Responde a partir del texto sobre el cine:
(a) ¿Qué le abre el cine al narrador?
(b) ¿Qué posee todo relato para atraer al oyente?
(c) ¿Qué clase de ficciones permiten crear los medios de la imagen móvil?

**TEXTO DADO:**
════════
Hablamos más arriba de desafío. Es cierto lo que hemos comentado hasta ahora: el cine abre puertas –posibilidades- al narrador. No obstante, también le enfrenta a nuevos problemas y conflictos. La complicación, una vez resuelta por el que cuenta, se traslada al receptor. Este, además de tratar de entender el mensaje que se le transmite, ha de defenderse de él, de sus engaños. Todo relato posee una pequeña dosis de ilusión necesaria para atraer al oyente.

El problema del cine –quizás su ventaja- es que en él ese artificio parece más real. Los medios que posee la imagen móvil, y más aún en la actualidad, le permiten crear ficciones tan presentables que llegan, incluso, a confundirse con la realidad.
════════
[Elementos guardados]
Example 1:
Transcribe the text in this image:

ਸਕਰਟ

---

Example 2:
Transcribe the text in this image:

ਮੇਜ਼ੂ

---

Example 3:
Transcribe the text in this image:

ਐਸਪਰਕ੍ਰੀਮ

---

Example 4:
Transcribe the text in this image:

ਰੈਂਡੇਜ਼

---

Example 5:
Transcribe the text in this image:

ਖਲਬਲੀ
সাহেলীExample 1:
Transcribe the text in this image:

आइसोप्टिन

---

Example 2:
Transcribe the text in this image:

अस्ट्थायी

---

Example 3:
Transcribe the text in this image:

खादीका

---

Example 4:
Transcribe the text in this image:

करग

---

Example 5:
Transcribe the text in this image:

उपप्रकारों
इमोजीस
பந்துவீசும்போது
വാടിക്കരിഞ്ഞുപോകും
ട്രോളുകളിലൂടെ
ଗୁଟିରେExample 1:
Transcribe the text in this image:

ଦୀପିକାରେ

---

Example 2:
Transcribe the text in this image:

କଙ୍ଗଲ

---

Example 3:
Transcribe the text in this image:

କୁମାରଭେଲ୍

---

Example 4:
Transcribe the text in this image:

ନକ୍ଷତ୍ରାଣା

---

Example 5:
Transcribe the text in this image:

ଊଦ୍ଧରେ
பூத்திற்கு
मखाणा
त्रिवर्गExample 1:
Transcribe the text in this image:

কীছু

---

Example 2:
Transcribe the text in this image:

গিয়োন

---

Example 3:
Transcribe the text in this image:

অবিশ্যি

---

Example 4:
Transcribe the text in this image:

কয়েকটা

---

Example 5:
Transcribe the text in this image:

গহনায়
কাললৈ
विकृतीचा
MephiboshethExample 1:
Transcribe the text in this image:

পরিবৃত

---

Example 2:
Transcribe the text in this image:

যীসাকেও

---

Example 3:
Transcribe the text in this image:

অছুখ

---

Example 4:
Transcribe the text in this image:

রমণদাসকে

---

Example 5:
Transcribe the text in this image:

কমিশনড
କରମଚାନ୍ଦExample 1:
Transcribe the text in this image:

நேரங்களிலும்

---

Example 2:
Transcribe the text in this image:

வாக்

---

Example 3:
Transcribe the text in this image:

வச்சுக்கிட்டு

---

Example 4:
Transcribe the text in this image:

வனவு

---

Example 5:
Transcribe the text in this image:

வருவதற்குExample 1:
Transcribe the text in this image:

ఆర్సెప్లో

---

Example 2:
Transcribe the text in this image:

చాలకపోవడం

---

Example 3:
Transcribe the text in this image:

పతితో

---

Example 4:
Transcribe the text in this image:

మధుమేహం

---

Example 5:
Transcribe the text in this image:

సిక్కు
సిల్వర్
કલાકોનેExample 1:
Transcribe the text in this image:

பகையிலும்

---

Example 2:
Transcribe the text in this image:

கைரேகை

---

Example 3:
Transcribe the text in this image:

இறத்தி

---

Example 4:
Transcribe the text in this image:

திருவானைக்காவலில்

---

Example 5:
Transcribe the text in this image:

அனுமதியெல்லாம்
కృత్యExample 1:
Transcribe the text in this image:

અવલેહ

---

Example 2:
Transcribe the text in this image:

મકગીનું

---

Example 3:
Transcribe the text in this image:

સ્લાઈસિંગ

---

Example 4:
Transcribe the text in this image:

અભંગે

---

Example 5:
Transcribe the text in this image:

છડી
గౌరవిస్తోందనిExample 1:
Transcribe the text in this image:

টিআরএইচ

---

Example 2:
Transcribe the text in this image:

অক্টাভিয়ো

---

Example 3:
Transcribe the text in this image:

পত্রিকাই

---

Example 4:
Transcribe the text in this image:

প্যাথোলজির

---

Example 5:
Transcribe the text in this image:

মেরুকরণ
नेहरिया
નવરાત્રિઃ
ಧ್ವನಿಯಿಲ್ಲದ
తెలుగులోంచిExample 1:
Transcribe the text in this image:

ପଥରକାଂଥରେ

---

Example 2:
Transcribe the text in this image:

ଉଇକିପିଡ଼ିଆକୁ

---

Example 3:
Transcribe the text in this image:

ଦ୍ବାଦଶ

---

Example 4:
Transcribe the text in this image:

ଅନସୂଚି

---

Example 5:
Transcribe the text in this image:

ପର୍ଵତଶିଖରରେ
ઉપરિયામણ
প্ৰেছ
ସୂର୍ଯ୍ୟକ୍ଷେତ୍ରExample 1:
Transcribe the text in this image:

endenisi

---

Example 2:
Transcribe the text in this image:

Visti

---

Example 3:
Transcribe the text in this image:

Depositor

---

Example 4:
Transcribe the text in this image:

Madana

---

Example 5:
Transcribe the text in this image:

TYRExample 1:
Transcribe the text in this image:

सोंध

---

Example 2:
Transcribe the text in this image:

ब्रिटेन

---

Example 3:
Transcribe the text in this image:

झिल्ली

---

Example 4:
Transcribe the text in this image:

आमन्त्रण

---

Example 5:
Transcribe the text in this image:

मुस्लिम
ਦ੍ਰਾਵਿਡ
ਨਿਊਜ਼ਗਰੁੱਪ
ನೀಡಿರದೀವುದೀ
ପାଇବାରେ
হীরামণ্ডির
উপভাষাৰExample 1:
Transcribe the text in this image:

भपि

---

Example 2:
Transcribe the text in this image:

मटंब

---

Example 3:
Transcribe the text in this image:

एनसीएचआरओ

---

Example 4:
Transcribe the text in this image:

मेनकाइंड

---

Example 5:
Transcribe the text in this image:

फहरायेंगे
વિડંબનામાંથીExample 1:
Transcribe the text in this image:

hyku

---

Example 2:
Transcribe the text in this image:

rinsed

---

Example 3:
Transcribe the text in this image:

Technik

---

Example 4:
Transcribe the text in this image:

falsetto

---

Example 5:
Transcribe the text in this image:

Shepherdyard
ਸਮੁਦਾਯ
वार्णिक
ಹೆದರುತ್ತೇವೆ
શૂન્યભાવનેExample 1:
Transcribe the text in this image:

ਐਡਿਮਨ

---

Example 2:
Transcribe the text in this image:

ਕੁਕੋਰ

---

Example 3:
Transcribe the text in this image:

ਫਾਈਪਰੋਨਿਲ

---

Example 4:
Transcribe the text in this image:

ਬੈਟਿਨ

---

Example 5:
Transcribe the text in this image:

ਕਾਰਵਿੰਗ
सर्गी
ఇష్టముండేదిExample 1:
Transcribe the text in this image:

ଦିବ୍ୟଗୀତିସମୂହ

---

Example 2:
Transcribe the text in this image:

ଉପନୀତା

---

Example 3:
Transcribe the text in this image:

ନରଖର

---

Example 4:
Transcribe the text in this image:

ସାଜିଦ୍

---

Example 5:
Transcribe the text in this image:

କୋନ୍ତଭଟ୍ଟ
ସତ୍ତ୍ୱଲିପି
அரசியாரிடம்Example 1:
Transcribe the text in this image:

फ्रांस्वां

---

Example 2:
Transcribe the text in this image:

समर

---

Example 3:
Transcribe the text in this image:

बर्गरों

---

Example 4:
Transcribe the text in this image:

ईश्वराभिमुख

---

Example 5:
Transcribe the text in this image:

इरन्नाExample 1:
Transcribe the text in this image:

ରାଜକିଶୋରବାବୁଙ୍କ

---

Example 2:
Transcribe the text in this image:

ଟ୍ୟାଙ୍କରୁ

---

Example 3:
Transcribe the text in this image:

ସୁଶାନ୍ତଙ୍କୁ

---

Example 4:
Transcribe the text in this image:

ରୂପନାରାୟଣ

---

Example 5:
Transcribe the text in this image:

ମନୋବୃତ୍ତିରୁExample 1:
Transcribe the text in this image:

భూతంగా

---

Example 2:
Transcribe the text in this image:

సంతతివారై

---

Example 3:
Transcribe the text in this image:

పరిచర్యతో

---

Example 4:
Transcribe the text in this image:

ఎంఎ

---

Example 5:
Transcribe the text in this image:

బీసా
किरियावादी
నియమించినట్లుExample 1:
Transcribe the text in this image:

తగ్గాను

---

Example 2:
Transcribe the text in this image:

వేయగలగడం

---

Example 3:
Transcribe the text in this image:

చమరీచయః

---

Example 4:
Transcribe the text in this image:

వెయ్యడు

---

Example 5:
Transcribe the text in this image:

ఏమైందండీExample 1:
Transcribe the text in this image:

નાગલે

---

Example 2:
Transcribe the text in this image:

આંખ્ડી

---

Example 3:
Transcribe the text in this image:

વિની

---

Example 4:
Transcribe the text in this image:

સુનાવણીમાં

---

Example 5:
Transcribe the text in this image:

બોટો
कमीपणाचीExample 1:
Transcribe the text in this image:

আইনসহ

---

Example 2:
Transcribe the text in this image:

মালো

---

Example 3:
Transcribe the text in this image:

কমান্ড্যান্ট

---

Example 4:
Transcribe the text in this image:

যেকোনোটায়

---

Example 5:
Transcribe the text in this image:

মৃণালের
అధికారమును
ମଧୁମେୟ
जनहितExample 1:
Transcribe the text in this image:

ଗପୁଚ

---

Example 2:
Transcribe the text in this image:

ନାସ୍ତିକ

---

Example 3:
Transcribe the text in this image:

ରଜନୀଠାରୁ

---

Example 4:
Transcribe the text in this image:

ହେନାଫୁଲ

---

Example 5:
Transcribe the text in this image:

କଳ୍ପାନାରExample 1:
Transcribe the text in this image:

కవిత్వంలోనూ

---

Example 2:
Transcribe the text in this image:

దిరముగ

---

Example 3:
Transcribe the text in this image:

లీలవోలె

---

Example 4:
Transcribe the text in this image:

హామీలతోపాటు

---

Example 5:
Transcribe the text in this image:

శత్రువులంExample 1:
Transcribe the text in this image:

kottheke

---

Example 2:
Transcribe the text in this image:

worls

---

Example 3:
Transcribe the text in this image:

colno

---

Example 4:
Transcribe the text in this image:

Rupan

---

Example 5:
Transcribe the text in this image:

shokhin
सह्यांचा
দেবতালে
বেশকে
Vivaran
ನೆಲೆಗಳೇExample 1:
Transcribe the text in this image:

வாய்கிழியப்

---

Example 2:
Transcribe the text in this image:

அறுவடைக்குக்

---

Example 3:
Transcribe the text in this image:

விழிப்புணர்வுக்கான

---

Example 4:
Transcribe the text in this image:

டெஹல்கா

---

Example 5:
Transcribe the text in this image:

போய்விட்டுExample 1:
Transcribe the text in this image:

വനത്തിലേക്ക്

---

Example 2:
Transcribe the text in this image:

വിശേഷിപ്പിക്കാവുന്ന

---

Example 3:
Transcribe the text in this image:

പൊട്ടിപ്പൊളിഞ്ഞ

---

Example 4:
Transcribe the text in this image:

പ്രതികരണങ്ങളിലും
════════
**RESPUESTA ESPERADA:**
(a) Le abre puertas, es decir, posibilidades.
(b) Una pequeña dosis de ilusión necesaria.
(c) Ficciones tan presentables que llegan, incluso, a confundirse con la realidad.